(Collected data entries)

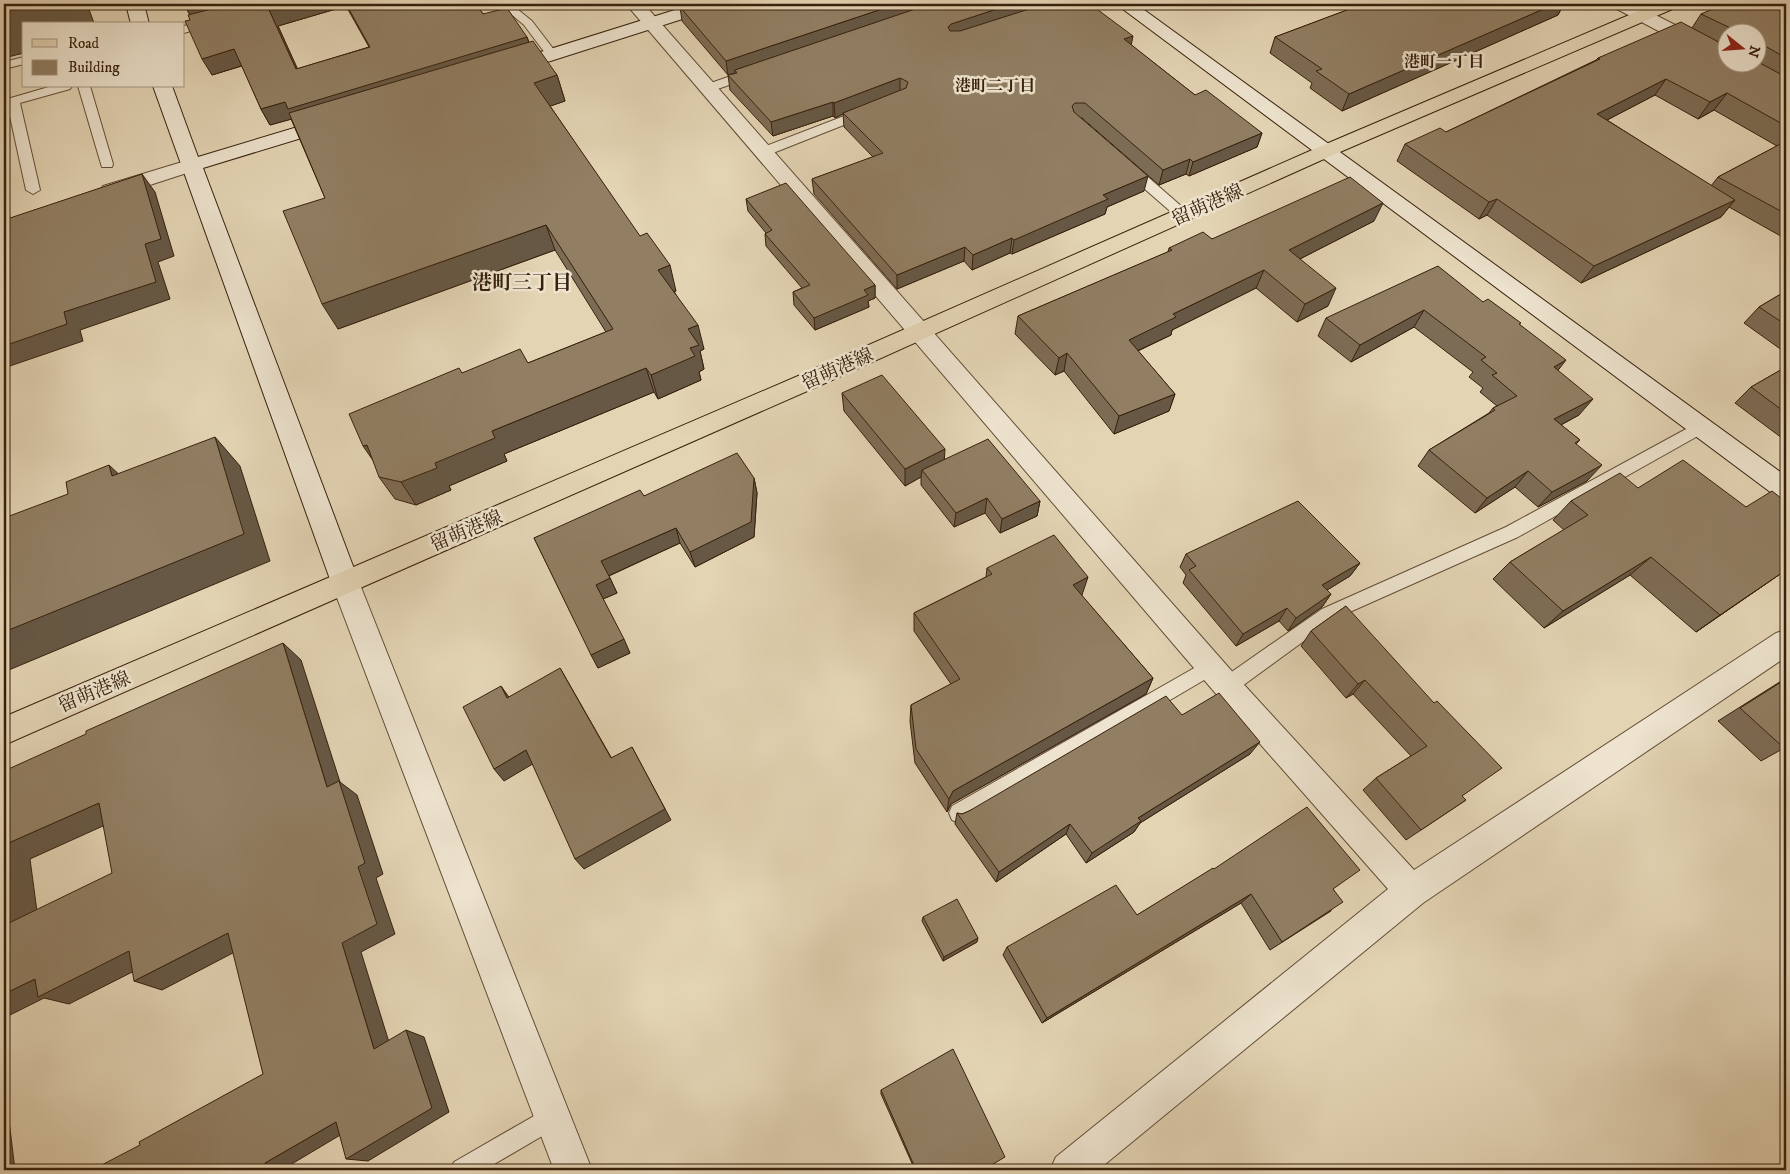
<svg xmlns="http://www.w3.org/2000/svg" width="1790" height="1174" viewBox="0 0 1790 1174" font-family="'IM FELL DW Pica','Noto Serif JP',serif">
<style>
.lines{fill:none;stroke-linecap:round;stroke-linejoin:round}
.lane-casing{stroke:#634d36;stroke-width:2}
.street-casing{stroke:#634d36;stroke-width:2}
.secondary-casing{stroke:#38200c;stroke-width:2}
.primary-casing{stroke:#38200c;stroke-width:2}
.lane{fill:#ede3ce;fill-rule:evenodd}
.street{fill:#ede3ce;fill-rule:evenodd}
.secondary{fill:#ede3ce;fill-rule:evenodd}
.primary{fill:#e3d4b4;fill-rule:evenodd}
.wall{fill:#7d6c55;stroke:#38200c;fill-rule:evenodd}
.shaded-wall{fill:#665845;stroke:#38200c}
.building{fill:#917e63;stroke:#38200c}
.labels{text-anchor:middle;stroke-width:5;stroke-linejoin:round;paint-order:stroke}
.far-neighbourhood-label{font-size:16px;font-weight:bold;fill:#38200c;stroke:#ede3ce}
.street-label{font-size:19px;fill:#38200c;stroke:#ede3ce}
.neighbourhood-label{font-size:20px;font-weight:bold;fill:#38200c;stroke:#ede3ce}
</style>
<rect width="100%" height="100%" fill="#e3d4b4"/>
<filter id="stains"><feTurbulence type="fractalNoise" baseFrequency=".004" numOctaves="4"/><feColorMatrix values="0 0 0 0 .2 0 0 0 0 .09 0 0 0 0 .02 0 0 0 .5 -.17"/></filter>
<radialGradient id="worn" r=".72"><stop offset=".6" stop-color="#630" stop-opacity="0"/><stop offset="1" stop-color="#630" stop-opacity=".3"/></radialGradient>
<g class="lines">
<g class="lane-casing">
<path id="lane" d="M499,4h12l21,17 26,34 -2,2h-8l-24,-32z
M210,19l6,3 -2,2 -30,9v-7z
M24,57v7l-20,5v-7z
M751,69l6,4 -2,3 -46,16 -6,-4 2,-3z
M52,86h20l-2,3 -50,14 20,87 -7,4 -7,-4 -18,-83 -4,1v-8z
M78,86h12l23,78 -1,3h-10l-1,-3z
M865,108l6,4 -2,3 -101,40h-10l-1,-3 1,-3z
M1128,163l5,1 55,48 2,3 -2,3h-10l-55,-48 -1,-3 1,-3z
M1699,422l6,2 2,4 -2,4 -187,105 -184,82 -100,73 -7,2 -7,-2 -2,-6 2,-6 102,-71 184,-82z
M1210,659l6,2 3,6 -3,6 -250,147 -7,3 -7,-3 -3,-7 3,-7z
M553,1105l8,4 4,8 -4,8 -77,45h-34l4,-8z"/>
</g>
<g class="street-casing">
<path id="street" d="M626,4h18l593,673 177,193 362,-237 10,-3v27l-363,246 -325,267h-48l6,-13 332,-268 -171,-194z
M1612,4h22l94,48v10h7l-7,4 -7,-2 -106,-56z
M192,159l7,2 3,4 -3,4 -89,29 -7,-2 -3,-5 3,-5z
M345,570l10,4 4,8 233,588h-38l-223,-588 4,-8z"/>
</g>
<g class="secondary-casing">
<path id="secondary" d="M126,4h18l5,20h-18z
M694,4h26l-3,4 -201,64 -7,2 -7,-2 -2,-4 2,-4z
M1116,4h20l650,472v24l-9,-3z
M153,86h19l26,71 136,-41 7,2 3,4 -3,4 -138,42 156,414 -4,8 -10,4 -10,-4 -4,-8z"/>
</g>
<g class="primary-casing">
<path id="primary" d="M1655,4h23l-3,4 -342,147 -512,230 -817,360v-28l801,-344 514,-226z"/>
</g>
<use href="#lane" class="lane"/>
<use href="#street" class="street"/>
<use href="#secondary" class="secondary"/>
<use href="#primary" class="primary"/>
</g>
<path class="wall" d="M184,4h292l7,10 44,23 2,5 28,33 8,26 -15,5 126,185h-2l30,58 -4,2 4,18 -5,3 2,8 -43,19 -4,-7 -150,62 3,7 -58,25 2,4 -35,15 -21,-6 -16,-22 83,-104 66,-10 78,-31 -51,-82 -217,79 -13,-131 -34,-79 -21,6 -9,-16 -19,-43 -30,9 -22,-55v-5zM346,6l23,41 -72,22 -19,-43z
M667,4h22l-17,5z
M1363,4h210l-12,5 -3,6 -216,96 -32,-23 2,-5 -42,-30 5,-16z
M1786,4v235l-57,-32 -8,10 -140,66 -94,-68 -8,4 -82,-58 8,-17 41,-12 150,-72 2,-2 94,-30 9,-14zM1728,32h30v30h-30zM1655,95l43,24 16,-9 63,36 -59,31 -7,9 -104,-66z
M680,7l451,38 64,50 67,38 -5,14 -68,29 -3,-2 -27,11 -77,-67h-1l63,73 -37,16 -2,7 -93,40 -2,-1 -38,17 -8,-9 -67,28 -83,-95 -2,-15 61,-22 -29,-30 -1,-13 -8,4 -2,-2 -60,20 -43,-46 -2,-15 -46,-54z
M746,199l129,86v13l-7,3 1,6 -54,23 -21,-25 -1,-13 9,-4 -36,-42 -1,-12 1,-1 -18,-22z
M1374,221l-74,38 28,47 -31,16 -41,-34 -84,42 -1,5 -33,16 37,43 -6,17 -55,23 -50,-63 -9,4 -40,-41 3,-18 150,-64 1,-4 43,-9z
M1786,291v62l-42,-30 15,-16z
M1483,302l37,23 38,45 21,45 -18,10 19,15 -4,4 11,37 -49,26 -23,-20 -40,26 -57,-47 11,-16 60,-37 4,-5 4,-2 -17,-14 3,-4 -14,-11 4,-5 -59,-45 -63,35 -33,-26 8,-18z
M1786,367v74l-51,-38 16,-16z
M842,393l102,66 96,42 -3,15 -37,17 -15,-20 -31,14 -33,-42v-8l-16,9 -61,-75z
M754,478l3,15 -3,44 -59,30 -15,-24 -71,33 8,17 -14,6 27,54 -32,15 -64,-130 110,-42z
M1638,488l108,19 40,-5v68l-90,62 -66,-57 -86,53 -51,-49 17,-17 54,-32 -11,-10 18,-19z
M1186,554l174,9 -10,13 -23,14 4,4 -9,13 -34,24 -9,-10 -43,25 -53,-63 3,-8 -6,-8z
M987,568l95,27v1l71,82 -7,16 -195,110 -4,8 -32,-49 -5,-42 1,-16 40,-21 -37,-53v-18l72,-36z
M1346,606l116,190 4,4 -60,40 -43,-50 13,-12 35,-22 -58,-62 -7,4 -45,-52 10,-15z
M1786,678v69l-25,14 -43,-40z
M1182,715l68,39 -110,69 -6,9 -48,31 -20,-29 -70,48 -41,-58 2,-11 5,1 7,-3z
M1214,869l120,21 -3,21 -61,39 -29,-47 -199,120 -39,-68 4,-8 130,-32z
M923,917l54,25 -34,19 -21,-40z
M881,1090l102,80h-68l-34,-76z"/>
<path class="shaded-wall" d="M31,4h56l7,19 -70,1v29l-20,5v-47z
M194,4h66l-66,18 -9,-16z
M291,4h54l1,2 -68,20 27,59 -9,-16 -27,-59z
M671,4h18l-17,5z
M897,4h43l-205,66v3l-7,2 -2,-14z
M1012,4h43l-108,38 1,-15 3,-3z
M1555,4h18l-12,5 -3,6 -216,96 7,-17z
M1133,36l-3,15 -6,-12z
M527,37l5,16 -262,72 -9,-16 24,-7z
M234,49l10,16 -32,10 -10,-16z
M557,75l8,26 -23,8 -8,-26z
M900,78v14l-57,21v1l-8,4 -1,-15z
M1666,79l-11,16 -69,36 11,-17z
M1727,93l-13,17 -16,9 12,-17z
M833,102v14l-60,20 -2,-14z
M1262,133l-5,14 -68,29 4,-14z
M1190,159l-4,15 -27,11 4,-15z
M142,174l13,18 19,64 -16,6 12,37 -90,31 3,11 -79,27v-22l60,-34 81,-68z
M1148,176l-4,15 -37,16 -2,7 -93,40 2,-14 89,-45z
M1497,199l-10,16 -8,4 10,-17z
M1735,200l-14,17 -140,66 13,-17z
M1383,203l-9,18 -92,47 7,-18z
M546,225l9,25 -217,79 -16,-25z
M1012,238l-2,15 -38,17 1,-15z
M965,247l-1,14 -67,28v-14z
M670,265l6,26 -11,4 -7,-25z
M1264,270l-8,18 -84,42 -1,5 -47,22 5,-17 44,-26z
M875,285v13l-7,3 1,6 -54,23 -1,-12 50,-28z
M1336,288l-8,18 -31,16 8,-18z
M1424,310l-10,17 -63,35 9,-17z
M698,325l6,24 -4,2 4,18 -5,3 2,8 -43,19 -7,-24 39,-27 -2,-19z
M1067,353l-3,18 -9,4 4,-17z
M1566,360l-13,17 1,-10z
M646,368l8,24 -150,62 3,7 -58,25 2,4 -35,15 -15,-23 91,-51z
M1175,394l-6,17 -55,23 5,-18z
M1593,399l-14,16 -39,21 14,-17z
M215,437l25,29 30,95 -266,111v-40z
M367,445l12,24 -16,-23z
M945,449l-1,17 -22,4 -1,7 -16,9v-17z
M4,463l2,17 -2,1z
M109,465l30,28 -27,-17z
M1602,465l-15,16 -49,26 14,-15z
M1528,471l-13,16 -40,26 12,-15z
M754,478l3,15 -3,44 -59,30 -5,-15z
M987,498l-2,15 -31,14 2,-14z
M1040,501l-3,15 -37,17 2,-14z
M676,528l4,15 -72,33 -7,-15z
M1651,557l-21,18 -86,53 19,-17z
M1360,563l-10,13 -36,22 8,-13z
M1786,570l-90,62 24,-17z
M1088,577l-6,18 -14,8 5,-18z
M610,578l7,15 -14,6 -7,-14z
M1331,594l-9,13 -34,24 8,-13z
M1287,608l-8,13 -43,25 7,-12z
M624,639l6,14 -32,15 -7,-13z
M283,643l18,17 39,122 17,13 26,79 -7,4 19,56 -34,18 32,103 -19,-6 -32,-106 -15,-156z
M560,668l8,14 51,89 -8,-13z
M1153,678l-7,16 -195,110 -4,8 2,-13 4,-8z
M1365,680l-12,14 -7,4 12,-14z
M501,686l10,14 -4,-2z
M1260,742l-10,12 -110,69 -6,9 -48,31 6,-10 46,-35z
M632,747l39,73 -87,49 -9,-10z
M526,750l10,12 -32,19 -10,-12z
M99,803l26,13 -95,43 10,75 -31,-11 -5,-42v-36z
M1070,824l-4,10 -70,48 3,-10z
M1251,894l-10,9 -199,120 5,-5z
M228,933l24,10 -90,47 -28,-9z
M978,938l-1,4 -34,19 1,-4z
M129,951l27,9 -87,44 -25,-6 -34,17 -6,-2v-19l31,-15z
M406,1030l18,7 25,75 -81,49 -22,-2z
M4,1079l11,91h-11z
M336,1122l21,3 -67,40 1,5h-25l-1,-7z"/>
<path class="building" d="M4,4h27l-27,7z
M184,4h10l-9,2z
M231,4h60l-22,6 27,59 74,-22 -24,-43h130l7,10 24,-6 20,29 -239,72 -3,-7 -24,7 -27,-60 -32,10 -17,-38 5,-1 -2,-5z
M689,4h208l-171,57 -46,-54z
M930,4h82l-61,20 -3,3 2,4h10l85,-27h45l43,32 -9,3 71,56 11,-5 56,43 -69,29 -3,-3 -27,11 -78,-67h-10l-3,3 2,6 74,64 -45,19 5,4 -94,41 -2,-2 -39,17 -8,-8 -68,28 -85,-96 71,-26 -40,-40 63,-25 2,-6 -8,-4 -66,25 -1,-1 -62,20 -43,-47 9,-2 -2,-3z
M1363,4h192l-206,90 -33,-23 6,-2 -47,-32z
M1724,4h62v54l-26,-15h-2v-11h-19l-38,-18z
M1681,22l47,25v15h30l28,15v49l-59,-33 -17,9 -44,-23 -69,35 138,86 -141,66 -97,-67 -8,3 -84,-58 35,-16 6,4 154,-73 -2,-1z
M533,41l24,34 -23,8 106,153 7,-3 23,32 -12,5 40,55 -10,4 11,16 -9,3 5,8 -44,19 -5,-7 -154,63 3,7 -60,25 2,5 -36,14 -22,-5 -12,-32 -4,1 -14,-32 110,-46 3,5 58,-24 8,14 85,-34 -67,-104 -224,79 -39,-93 42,-13 -36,-85z
M1786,141v73l-68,-37z
M142,174l19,65 -16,5 11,38 -92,30 3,12 -63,22v-126z
M1350,177l33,26 -94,47 47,38 -31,16 -41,-34 -91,44 3,3 -47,23 46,54 -56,22 -52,-63 -8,5 -41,-42 154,-66 -3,-2 34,-16 9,7z
M786,183l89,102 -11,5 4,5 -54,23 -21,-26 17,-7 -45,-51 7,-4 -26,-31z
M1438,266l45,36 5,-3 33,24 -2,1 47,36 -12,7 39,32 -39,20 26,21 -5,3 27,22 -50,27 -24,-21 -41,27 -58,-48 66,-40 -2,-2 24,-12 -25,-21 5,-2 -16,-13 5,-3 -62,-47 -64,35 -34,-27z
M1786,291v34l-27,-18z
M1786,367v46l-35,-26z
M882,375l63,74 -40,20 -63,-76z
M215,437l29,97 -240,98v-114l64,-24 -2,-12 43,-17 3,11z
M988,439l52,62 -38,18 -15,-21 -31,15 -34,-43z
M737,453l17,25 -3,44 -61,30 -14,-24 -75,33 9,17 -14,7 28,54 -33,16 -57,-117 106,-48 4,6z
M1683,460l63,47 26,-16 14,11v68l-66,45 -69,-58 -88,54 -53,-49 78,-47 -17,-14 49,-28 18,15z
M1298,501l62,62 -38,22 9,9 -35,24 -9,-10 -44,26 -54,-64 7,-4 -10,-12z
M1054,535l34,42 -15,8 80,93 -200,113 -4,8 -33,-50 -5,-44 49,-26 -46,-66 78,-39 -5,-6z
M1346,606l88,97 3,-2 65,67 -40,28 4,4 -45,30 -45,-52 51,-32 -62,-66 -7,4 -47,-53z
M283,643l44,144 12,-6 26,82 -7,4 19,57 -35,19 32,106 32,-19 26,78 -86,51 -10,-37 -71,41 1,7h-174l48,-25 -1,-3 124,-68 -35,-141 -94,48 -5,-30 -91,46 -3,-18 -31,15v-113l5,42 103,-50 -13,-70 -95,42v-74l82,-37v-3z
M560,668l51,90 21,-11 33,62 -90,50 -49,-109 -32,19 -31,-62 38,-21 6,12z
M1786,679v68l-2,1 -44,-40z
M1219,693l41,49 -122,76 3,3 -49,32 -22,-29 -71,48 -42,-59 5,1 7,-3 197,-115 16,19z
M1307,807l53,63 -27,19 10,13 -61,40 -31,-48 -204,124 -40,-71 109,-62 21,30 76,-47 1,1z
M957,899l21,39 -34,19 -21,-40z
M953,1049l52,108 -22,13h-67l-35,-80z"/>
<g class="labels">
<g class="far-neighbourhood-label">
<text x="1444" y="67">港町一丁目</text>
<text x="995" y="91">港町二丁目</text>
</g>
<g class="street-label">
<text transform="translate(1207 204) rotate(-24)" y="7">留萌港線</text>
<text transform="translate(837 368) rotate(-24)" y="7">留萌港線</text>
<text transform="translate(466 530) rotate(-23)" y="7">留萌港線</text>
<text transform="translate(94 691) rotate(-23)" y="7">留萌港線</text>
</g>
<g class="neighbourhood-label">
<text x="522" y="289">港町三丁目</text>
</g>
</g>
<rect width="1790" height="1174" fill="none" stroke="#e3d4b4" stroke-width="20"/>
<rect x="5" y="5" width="1780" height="1164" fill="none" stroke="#38200c" stroke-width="2.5"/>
<rect x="10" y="10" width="1770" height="1154" fill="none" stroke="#38200c"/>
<rect x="22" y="22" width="162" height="65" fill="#ede3ce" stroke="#a59580"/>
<rect x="32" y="39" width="25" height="8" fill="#e3d4b4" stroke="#a59580"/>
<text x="68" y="48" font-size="15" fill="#38200c">Road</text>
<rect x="32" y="60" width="25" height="15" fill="#917e63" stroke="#a59580"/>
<text x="68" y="72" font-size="15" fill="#38200c">Building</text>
<g transform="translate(1742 48) rotate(107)"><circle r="24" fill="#ede3ce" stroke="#a59580"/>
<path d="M0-4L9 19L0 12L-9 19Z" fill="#8f2418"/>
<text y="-8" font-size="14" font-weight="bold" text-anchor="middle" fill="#38200c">N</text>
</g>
<rect width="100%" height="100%" filter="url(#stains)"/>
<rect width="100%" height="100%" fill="url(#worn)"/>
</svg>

PROBLEM STATEMENT —
For this exercise, gather every line of the data that contains the word "worn".

COMPLETED TASK —
<radialGradient id="worn" r=".72"><stop offset=".6" stop-color="#630" stop-opacity="0"/><stop offset="1" stop-color="#630" stop-opacity=".3"/></radialGradient>
<rect width="100%" height="100%" fill="url(#worn)"/>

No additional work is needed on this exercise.